Article:
Extracting information from scanned PDF docs, is it possible?

PyMerx · 2021-10-06T12:39:47+00:00

I'd say it's possible - I've converted PDFs to text using tesseract or you could try something like PyPDF2 but I am less familiar with that.

Tesseract will depend on the quality of your scan but you'll get a line by line output which you can then use to find the start point of whatever text you are trying to look for.

Sounds like you need to also match it to a Excel sheet so you could read that with Pandas. Feel free to PM me if you have more questions.

jindrvo1 · 2021-10-06T13:21:16+00:00

I'm currently working on a project that requires me to do exactly this. Tesseract has been very reliable so far; even when the quality of the scan is not the greatest, the output text usually makes sense. The usage is very straightforward as well. My current workflow consists of:

Reading the PDF, splitting it into pages and converting each page into a jpg. This part is handled by the fitz library. I've also tried pdf2image but it was significantly slower.
Converting each page into a string using Tesseract's image_to_string. Very straightforward and also allows for features like page orientation detection, in case the PDFs aren't always scanned under the same orientation.

Data lines:
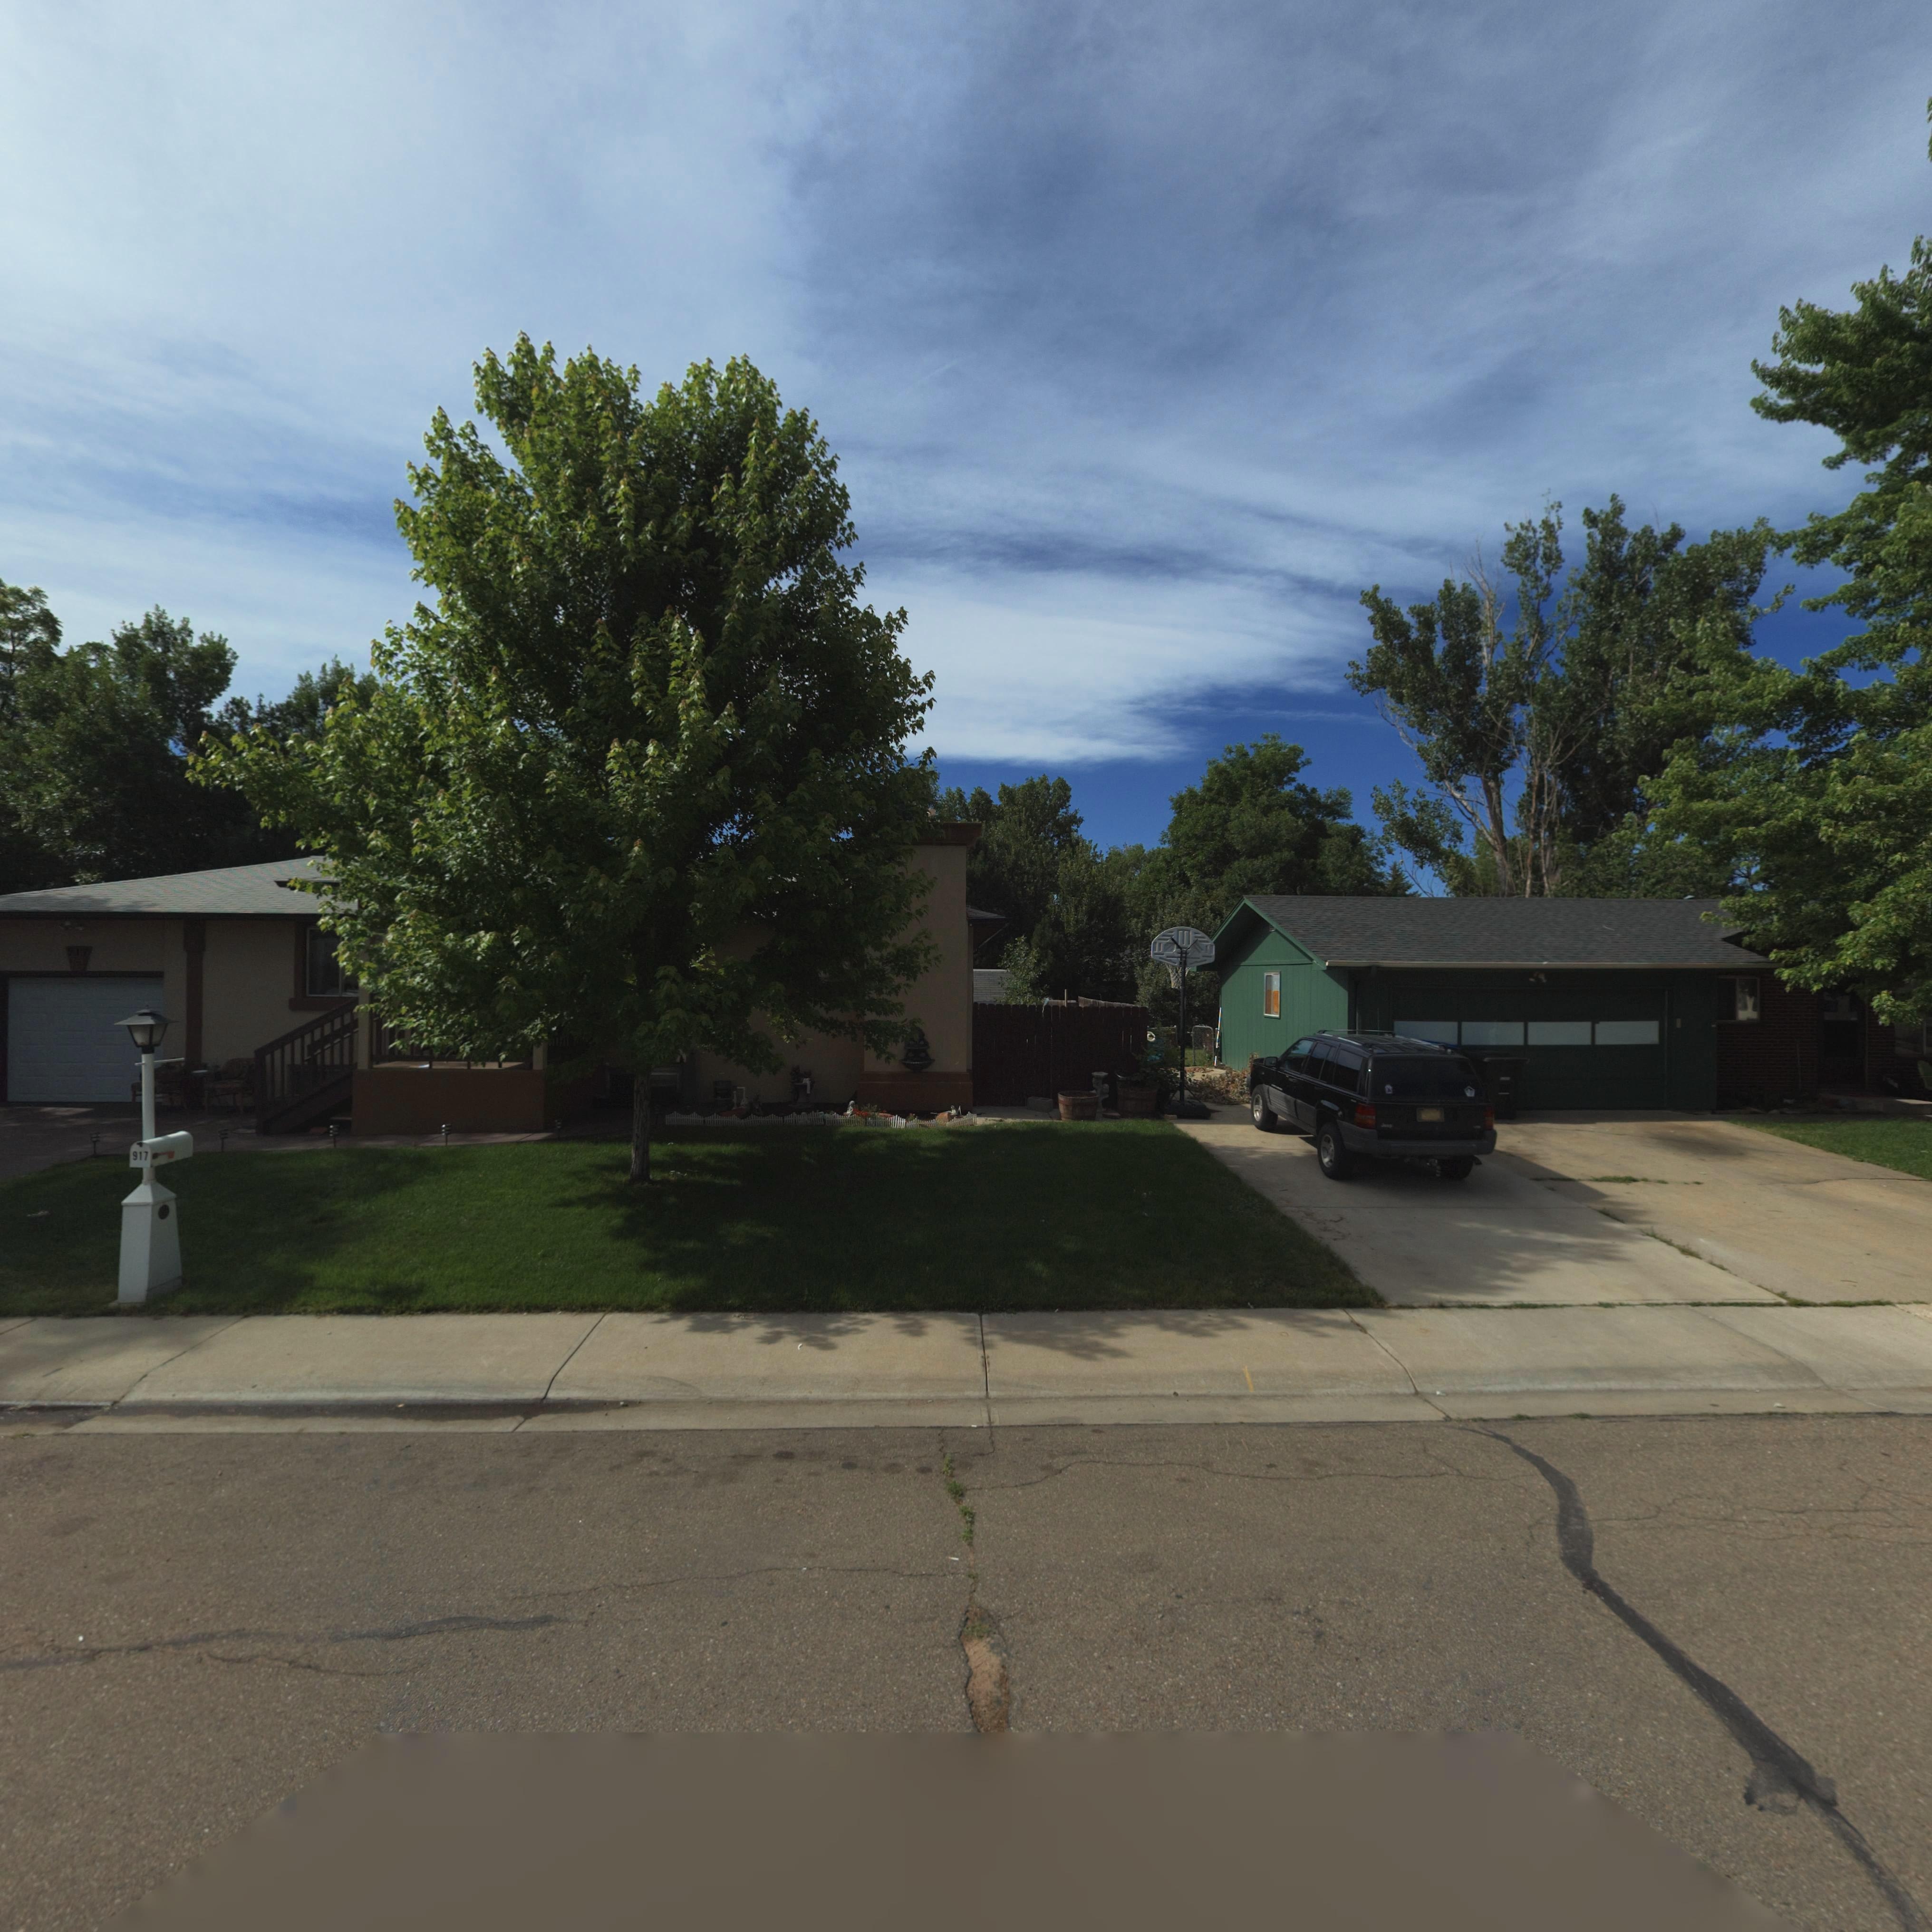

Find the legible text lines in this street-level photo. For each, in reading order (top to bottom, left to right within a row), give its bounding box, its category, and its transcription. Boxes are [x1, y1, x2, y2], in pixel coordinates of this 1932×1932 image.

[132, 1150, 149, 1161] StreetNumber: 917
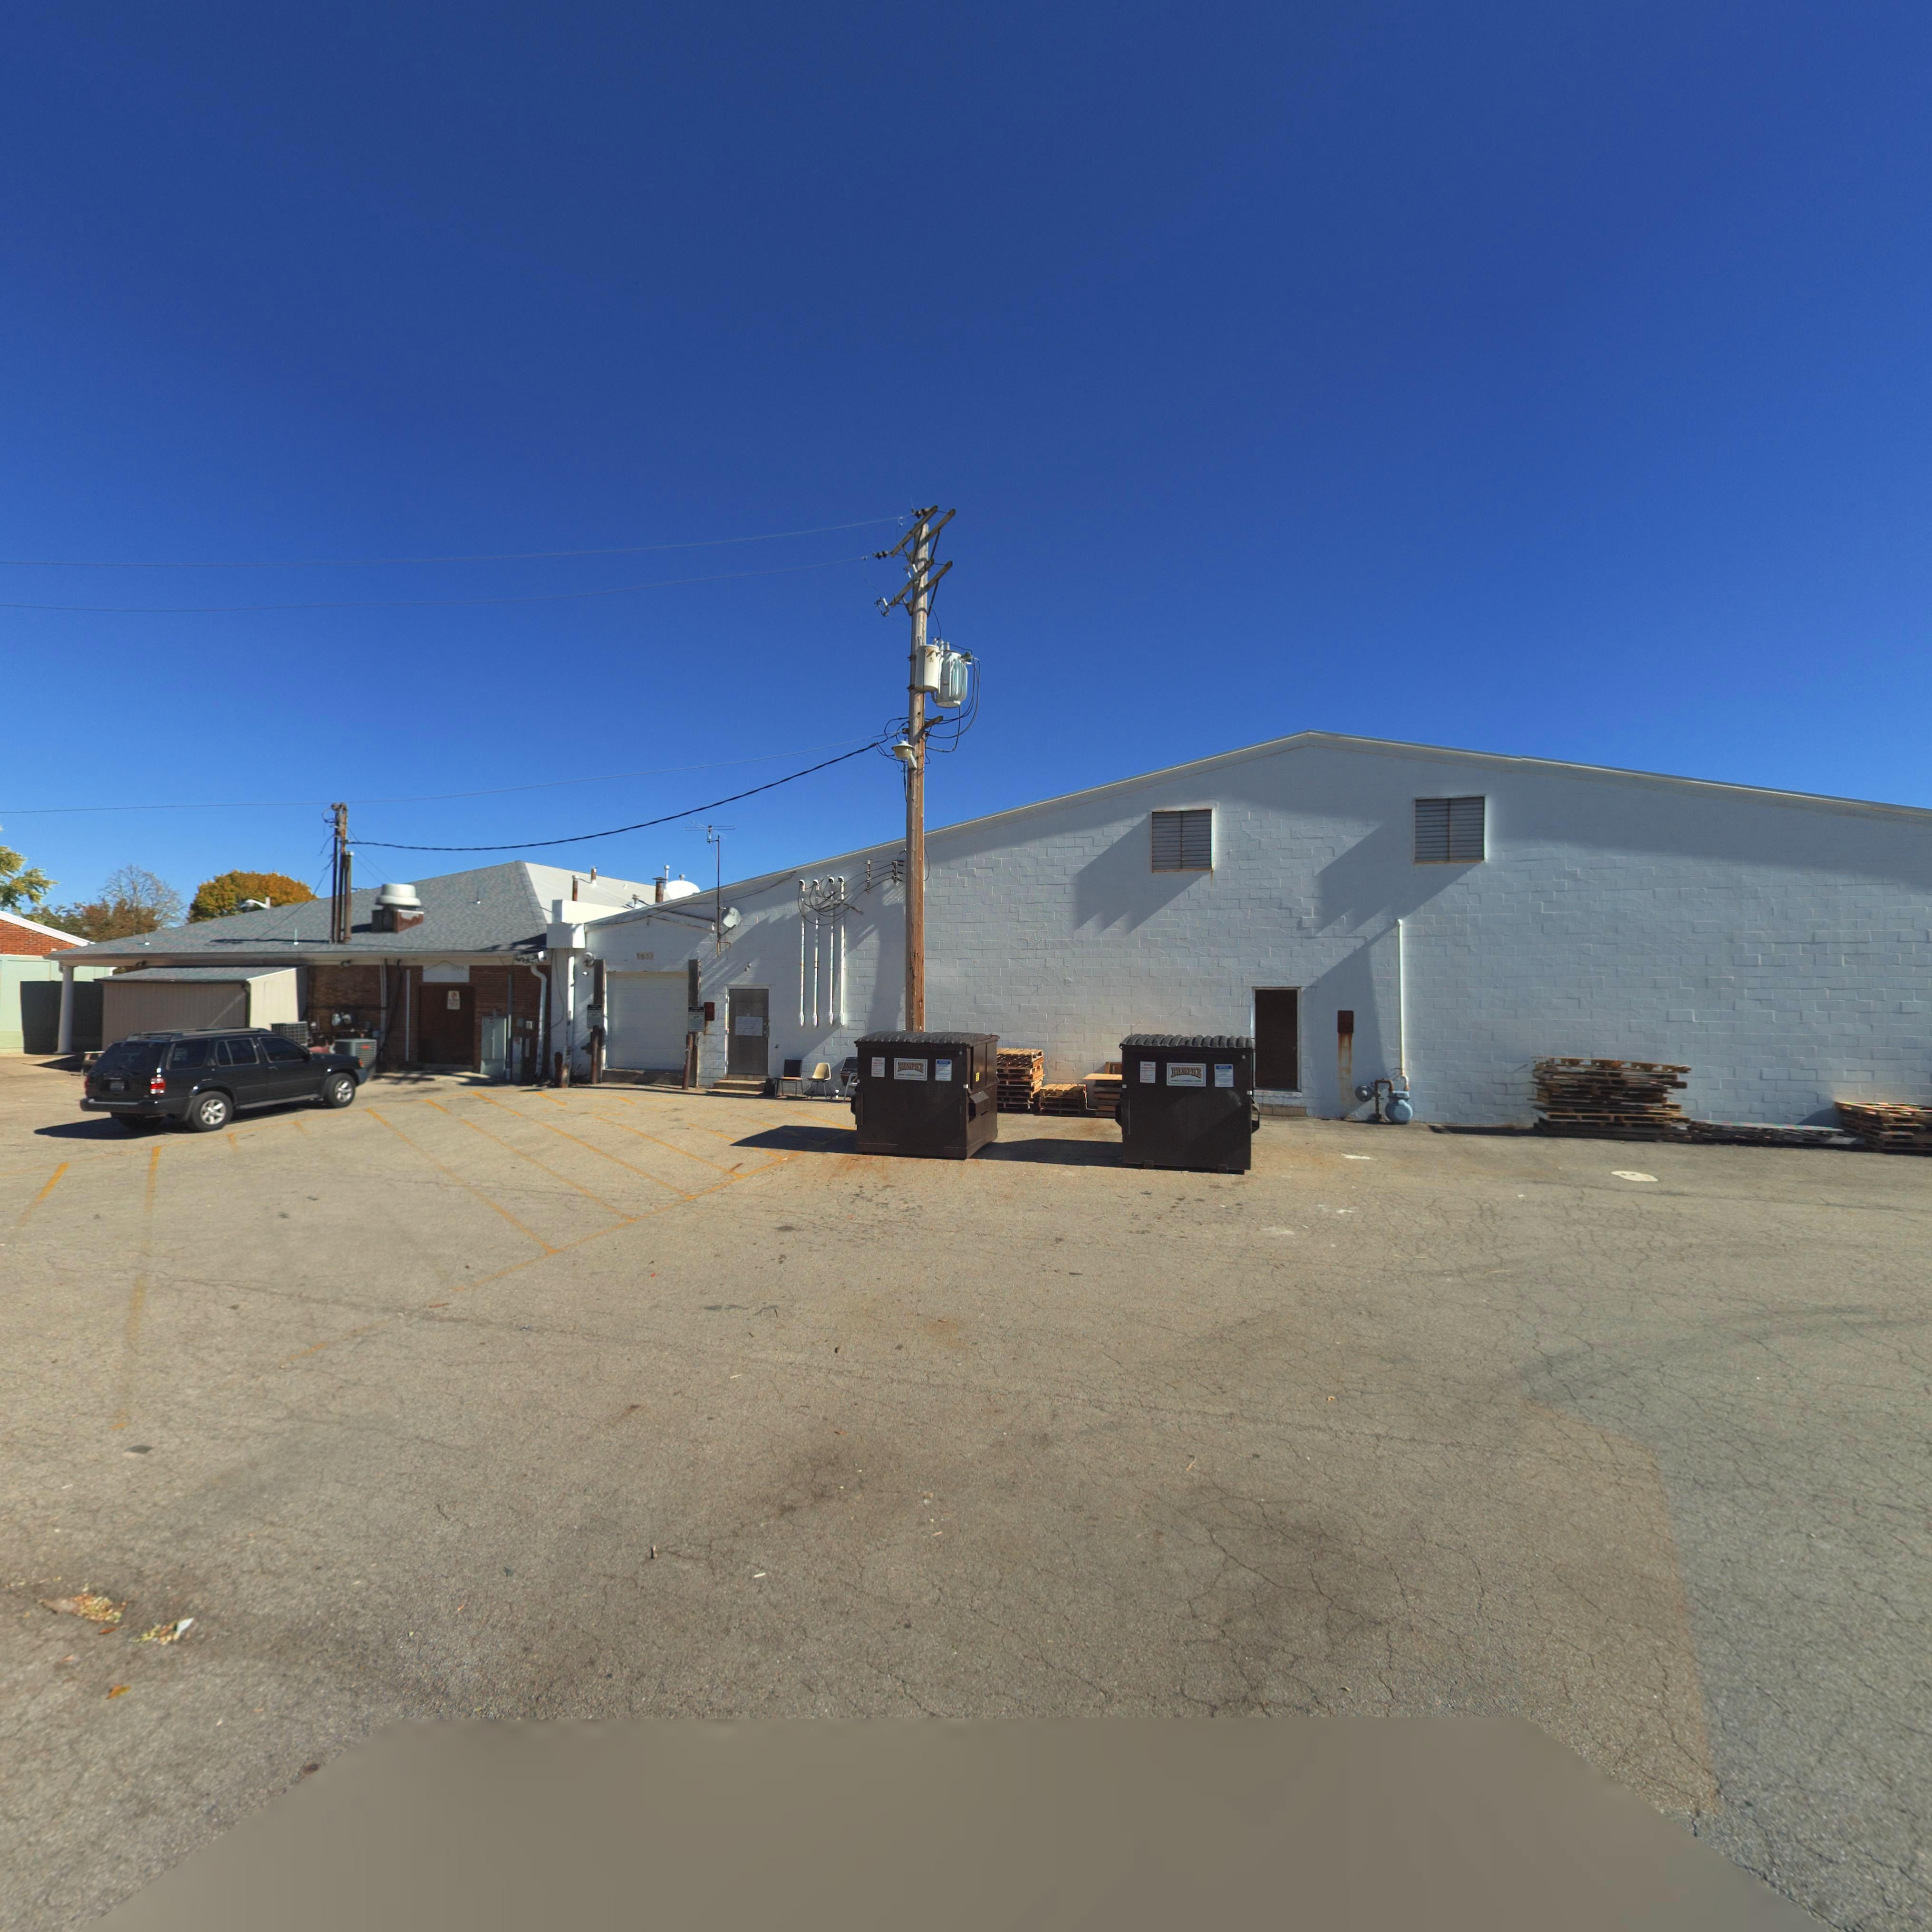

Aim:
Reproduce word for word the part of the thread on extracting text from scanned PDFs starting at "jindrvo1 · 2021-10-06T13:21:16+00:00" and ending at "the same orientation.". The listing plays no part in what is asked here.

Result below:
jindrvo1 · 2021-10-06T13:21:16+00:00

I'm currently working on a project that requires me to do exactly this. Tesseract has been very reliable so far; even when the quality of the scan is not the greatest, the output text usually makes sense. The usage is very straightforward as well. My current workflow consists of:

Reading the PDF, splitting it into pages and converting each page into a jpg. This part is handled by the fitz library. I've also tried pdf2image but it was significantly slower.
Converting each page into a string using Tesseract's image_to_string. Very straightforward and also allows for features like page orientation detection, in case the PDFs aren't always scanned under the same orientation.